Rome s’interroge sur sa politique industrielle face aux appétits étrangers
Une irruption de Lactalis dans Parmalat, des déclarations offensives de Vincent Bolloré au sujet de Generali, un armistice signé de justesse entre EDF et A2A autour de l’électricien Edison… La semaine écoulée a mis à rude épreuve le patriotisme économique italien, que le dossier Groupama / Premafin et le rachat de Bulgari par LVMH avaient déjà piqué au vif. Et elle a provoqué une levée de boucliers dans le monde politique, économique et syndical.
Le ministre de l’Economie Giulio Tremonti a évoqué ce week-end la mise au point d’un dispositif visant à protéger les intérêts italiens des appétits étrangers. Rome s’intéresse notamment à une loi canadienne de 1985 et au dispositif voté en France début 2006 à la suite de l’intérêt manifesté par Pepsi pour Danone – une liste de secteurs stratégiques pour lesquels le gouvernement dispose d’un droit de veto. Giulio Tremonti qualifie d’ailleurs sa démarche de «shopping juridique».

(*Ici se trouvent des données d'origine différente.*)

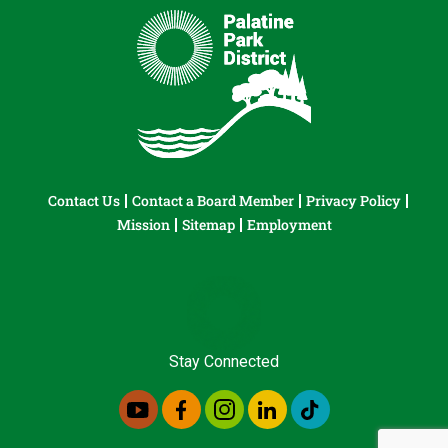
Contact Us
Contact a Board Member
Privacy Policy
Mission
Sitemap
Employment
Stay Connected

Derrière cette réaction épidermique, c’est la politique industrielle de l’Etat italien qui est en discussion. «Nous ne devons pas créer artificiellement des champions nationaux, mais tenter d’accroître la taille des entreprises et d’améliorer leur accès aux marchés de capitaux», a indiqué la patronne des patrons italiens, Emme Marcegaglia.
Le capitalisme à l’italienne, fait d’innombrables participations croisées, rend cependant le jeu moins ouvert que Rome ne le prétend. Pour preuve, l’obligation faite à Groupama de lancer une offre publique d’achat sur Fondiaria et Premafin, qui a fait échouer les ambitions de l’assureur français dans la Botte.
Ce regain de chauvinisme pourrait aussi faire capoter un autre projet: la vente du pôle de gestion d’actifs d’UniCredit, Pioneer, aujourd’hui convoité par trois groupes étrangers, les Français Amundi et Natixis AM et le Britannique Resolution. Selon Financial News, le gouverneur de la Banque d’Italie, Mario Draghi, ferait pression sur UniCredit pour qu’elle marie sa filiale à celle d’Intesa Sanpaolo, Eurizon. En ces temps de crise de la dette souveraine, le superviseur voudrait garder sous pavillon national ce gros acheteur d’obligations d’Etat italiennes. Hasard du calendrier, on retrouve aussi Pioneer dans le dossier Parmalat: la société fait partie de l’attelage de gérants, actionnaires du fabricant de produits laitiers, qui ont déposé leur propre résolution en vue de l’assemblée générale du groupe.